One of the critical issues that organizations face in corporate communication is the need for more differentiation. With the constant influx of information, it can be difficult for organizations to stand out and engage their employees. Organizations must find ways to engage employees and genuinely hear their thoughts and ideas to differentiate. As management consultant Peter Drucker states, "The most important thing in communication is hearing what isn't said.”

Employee retention: 

Communication can lead to disengaged employees, resulting in high turnover rates. As leadership expert John C. Maxwell states, "Communication is the real work of leadership." To keep workers, organizations must prioritize communication and ensure that all employees feel heard and valued.

 

Difficulty in cutting through the noise: 

 

With the constant influx of information, employees can need help to sift through and find what is relevant to them. As marketing expert Seth Godin states, "The best way to stand out is to be yourself." Organizations must find ways to tailor their communication to the needs of their employees and make it stand out from the noise.

 

Lack of engagement: 

 

Many organizations need help with employee engagement and participation in their communication efforts. As a communication expert, Dr. Karen Friedman states, "Effective communication is 20% what you know and 80% how you feel about what you know." Organizations must create a culture of communication that encourages engagement and participation.

 

Miscommunication: 

 

Miscommunication can lead to confusion, delays, and mistakes. Organizations must ensure that their communication is clear and concise to communicate effectively. As a communication expert, Dr. Tony Alessandra states, "The most important thing in communication is to hear what isn't being said.”

 

Lack of consistency: 

 

Organizations must create a consistent communication strategy to build trust with their employees. Constant communication can lead to clarity and confidence among employees. As branding expert Marty Neumeier states, "Consistency is the true foundation of trust."

 

Lack of transparency: 

 

Transparent communication is essential for building trust and fostering a positive organizational culture. As management expert Stephen Covey states, "Trust is the glue of life. It's the essential ingredient in effective communication." Organizations must be transparent in their communication to build trust with their employees.

 

Inadequate measurement and analysis: 

 

Organizations must measure and analyze their communication efforts to understand what is working and needs improvement.
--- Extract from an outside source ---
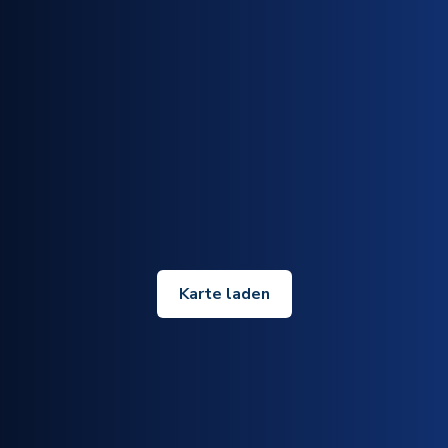
Karte laden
With measurement and analysis, organizations can understand the effectiveness of their communication efforts. As marketing expert Avinash Kaushik states, "You can't manage what you can't measure."

 

Failure to address crisis communication: 

 

Crisis communication is an essential aspect of corporate communication. As crisis management expert Ian Mitroff states, "A crisis is a terrible thing to waste." Organizations must have a plan to address crisis communication to minimize the negative impact on the company.

 

Failure to embrace digital communication: 

 

Digital communication has become an essential aspect of corporate communication. Organizations must embrace digital communication to stay relevant and engage with employees effectively. As a communication expert, Dr. Natalie Petouhoff states, "Digital communication is no longer optional; it's a requirement.”